No documento do ano passado, por exemplo, constava para 2008 um aumento cerca de 17% no orçamento das forças armadas.

Na prática, entretanto, os investimentos de 2008 totalizaram 417,769 bilhões de yuans (US$ 61 bilhões), um incremento de cerca de 30% em relação aos US$46,7% investidos em 2007.

O relatório desta terça-feira não quantifica o valor para 2009, mas define apenas o investimento como de "nível razoável".

Além disso, a China possui a maior força militar do mundo em número de tropas.

Somente as forças milicianas - cidadãos não carreiristas militares que estão à disposição para ajudar em casos de catástrofes humanitárias ou confrontos - somam dez milhões de homens.

Uma das diretrizes presente no relatório visa diminuir esse contingente para oito milhões até 2010.

Apesar de ter o maior exército do mundo em número de tropas, os chineses argumentam que não são uma ameaça porque não possuem tecnologias e fartos recursos como as forças armadas dos Estados Unidos.

Gastos
Um capítulo inteiro do documento argumenta que os gastos chineses não são grandes se comparados com outros países em proporção ao Produto Interno Bruto.

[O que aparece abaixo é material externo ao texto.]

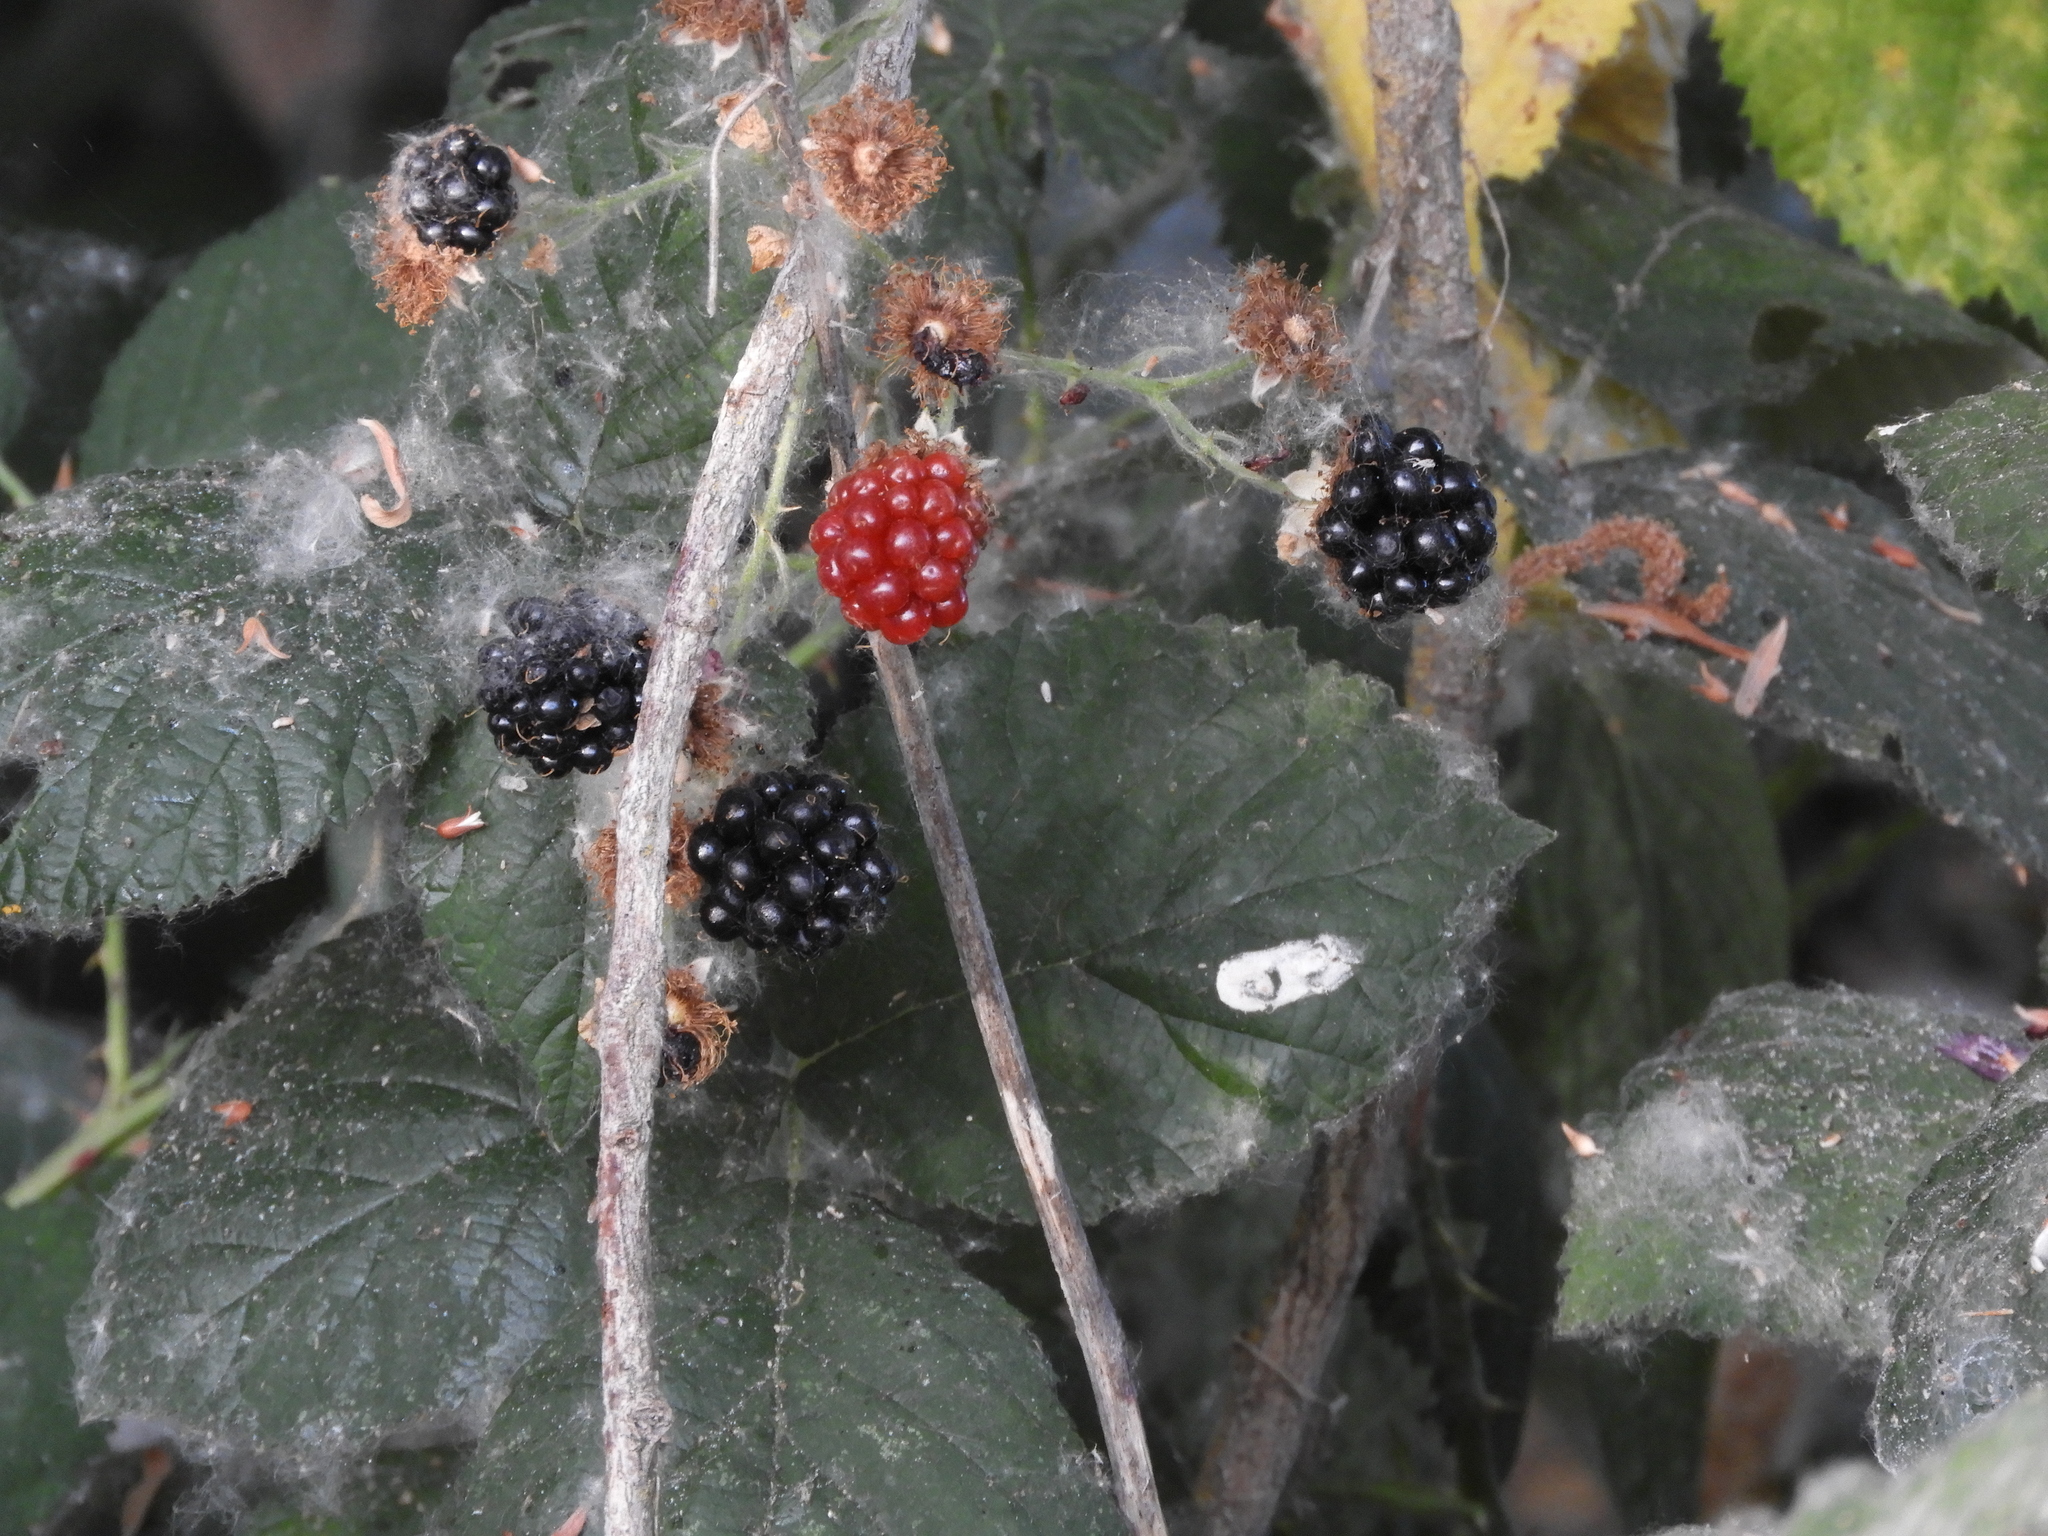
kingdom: Plantae
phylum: Tracheophyta
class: Magnoliopsida
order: Rosales
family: Rosaceae
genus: Rubus
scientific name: Rubus armeniacus
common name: Himalayan blackberry
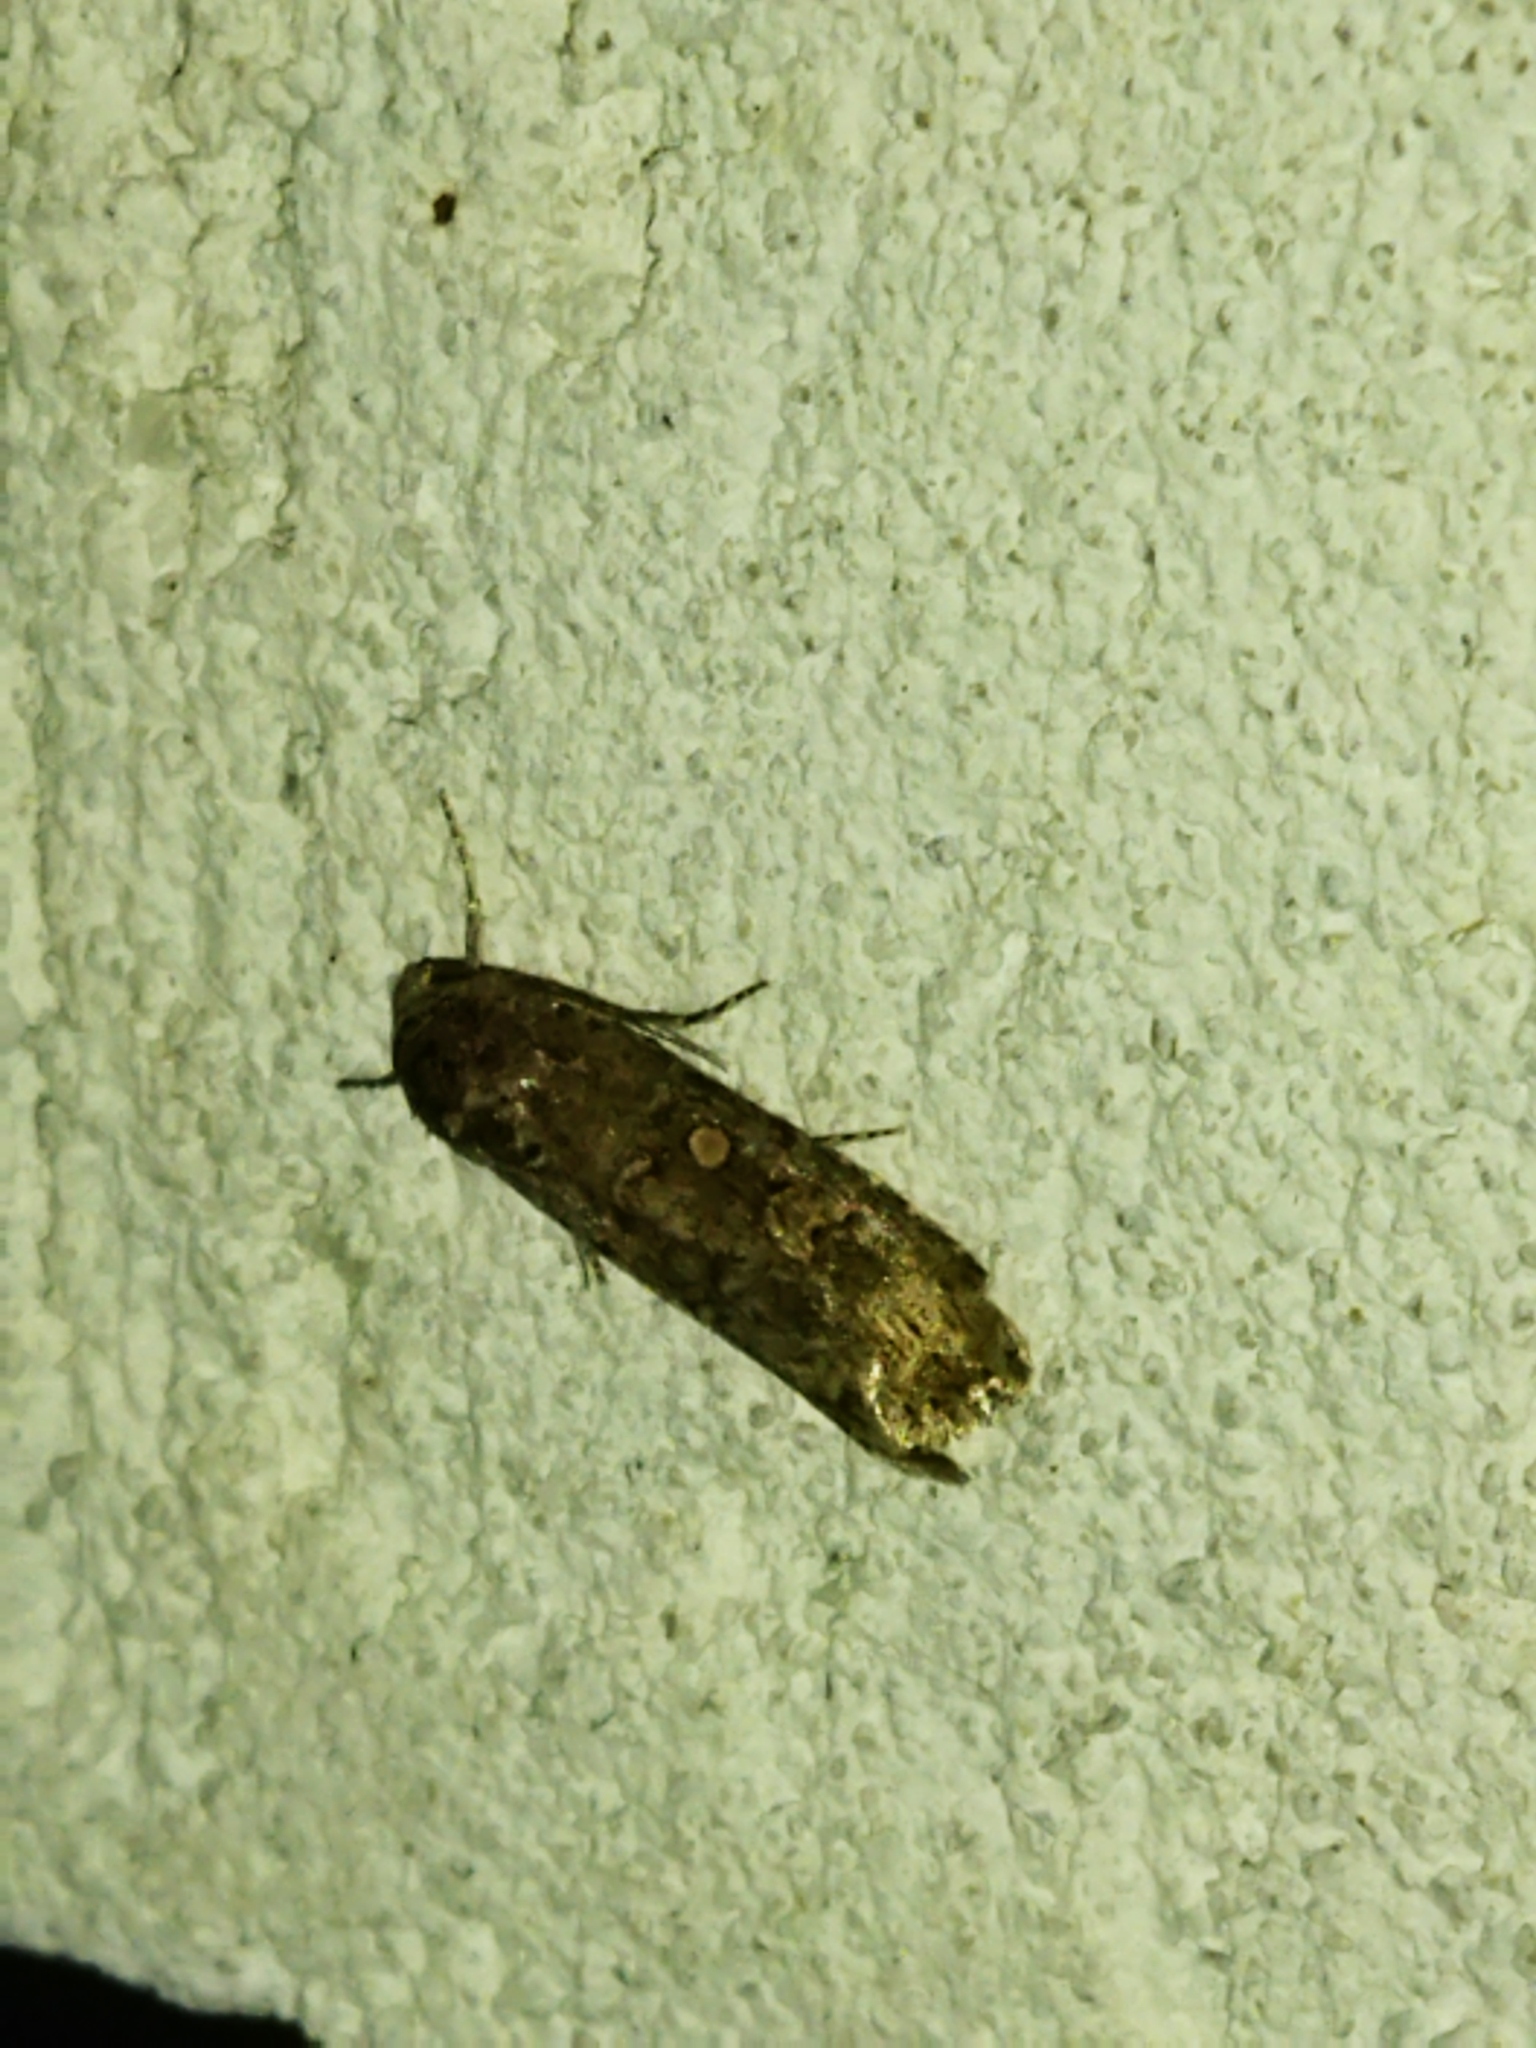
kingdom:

Segundo os números compilados no relatório, em 2007, a China investiu 1,8% do seu PIB em defesa, enquanto que os EUA gastaram 4,5%, a Rússia 2,5%, o Reino Unido 2,7% e a França 1,9% dos seus respectivos produtos internos brutos
Igualmente, em números absolutos, os Estados Unidos fizeram investimentos bélicos num total de US$ 623 bilhões em 2007, contra US$ 46,7 bilhões feitos pela China no mesmo período.

Estados Unidos
A China reconhece a co-dependência estratégica do relacionamento com os Estados Unidos.

"Esperamos que neste novo período ambos, China e Estados Unidos, façam esforços conjuntos para criar condições favoráveis (à cooperação)", afirmou à imprensa nesta terça o coronel Hu Changmin, se referindo à retomada do diálogo militar entre Pequim e Washington.

O principal ponto de discórdia na relação militar entre os dois países é o apoio americano a Taiwan.

Em outubro passado a China chegou a suspender os laços diplomáticos militares com o exército americano como forma de mostrar sua desaprovação à moção dos Estados Unidos para vender US$6,4 bilhões em armamento para Taiwan.

Taiwan é uma ilha na costa leste da China para onde fugiram em 1949 as forças nacionalistas do general Chiang Kai-shek, derrotadas por Mao Tsé-Tung.Na prática, Taiwan é uma economia independente e democrática, mas o partido comunista não reconhece isso e considera a ilha uma "província rebelde".